══ Material for the task
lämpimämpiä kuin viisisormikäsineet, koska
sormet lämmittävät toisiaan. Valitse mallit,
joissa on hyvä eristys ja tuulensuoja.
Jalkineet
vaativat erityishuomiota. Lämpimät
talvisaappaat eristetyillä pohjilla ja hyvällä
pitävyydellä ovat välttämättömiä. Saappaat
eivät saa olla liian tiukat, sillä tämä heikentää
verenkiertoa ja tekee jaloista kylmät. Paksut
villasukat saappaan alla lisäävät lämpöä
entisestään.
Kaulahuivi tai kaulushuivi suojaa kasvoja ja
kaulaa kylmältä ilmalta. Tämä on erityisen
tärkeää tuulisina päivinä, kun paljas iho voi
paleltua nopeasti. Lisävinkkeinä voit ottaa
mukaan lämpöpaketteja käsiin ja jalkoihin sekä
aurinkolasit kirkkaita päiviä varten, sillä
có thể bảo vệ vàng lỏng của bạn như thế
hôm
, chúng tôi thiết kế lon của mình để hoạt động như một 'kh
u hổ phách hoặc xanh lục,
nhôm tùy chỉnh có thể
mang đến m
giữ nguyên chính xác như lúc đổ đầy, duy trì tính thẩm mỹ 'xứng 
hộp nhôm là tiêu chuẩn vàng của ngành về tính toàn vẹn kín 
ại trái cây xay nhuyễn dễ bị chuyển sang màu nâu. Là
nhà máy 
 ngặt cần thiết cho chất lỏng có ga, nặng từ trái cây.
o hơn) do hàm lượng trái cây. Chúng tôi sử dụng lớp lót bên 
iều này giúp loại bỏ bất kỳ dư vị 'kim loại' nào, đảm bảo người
════
══ Material for the task
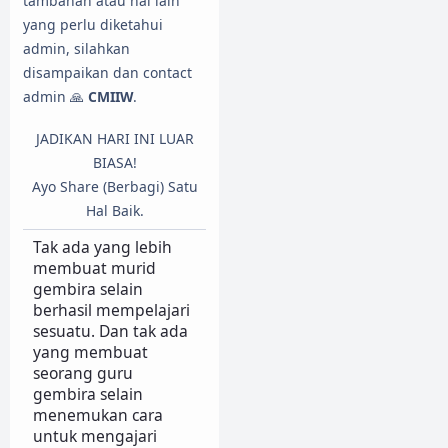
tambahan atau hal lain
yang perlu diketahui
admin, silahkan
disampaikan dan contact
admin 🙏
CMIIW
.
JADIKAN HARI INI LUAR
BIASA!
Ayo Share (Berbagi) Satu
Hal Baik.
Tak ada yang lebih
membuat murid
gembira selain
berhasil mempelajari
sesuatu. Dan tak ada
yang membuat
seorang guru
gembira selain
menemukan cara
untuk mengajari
════
> What the task asks: Starting with the line containing "tambahan atau hal lain" and going on through the line containing "untuk mengajari", change "gembira" to "bahagia". Output only those lines and keep everything else the same.

> Task answer:
tambahan atau hal lain
yang perlu diketahui
admin, silahkan
disampaikan dan contact
admin 🙏
CMIIW
.
JADIKAN HARI INI LUAR
BIASA!
Ayo Share (Berbagi) Satu
Hal Baik.
Tak ada yang lebih
membuat murid
bahagia selain
berhasil mempelajari
sesuatu. Dan tak ada
yang membuat
seorang guru
bahagia selain
menemukan cara
untuk mengajari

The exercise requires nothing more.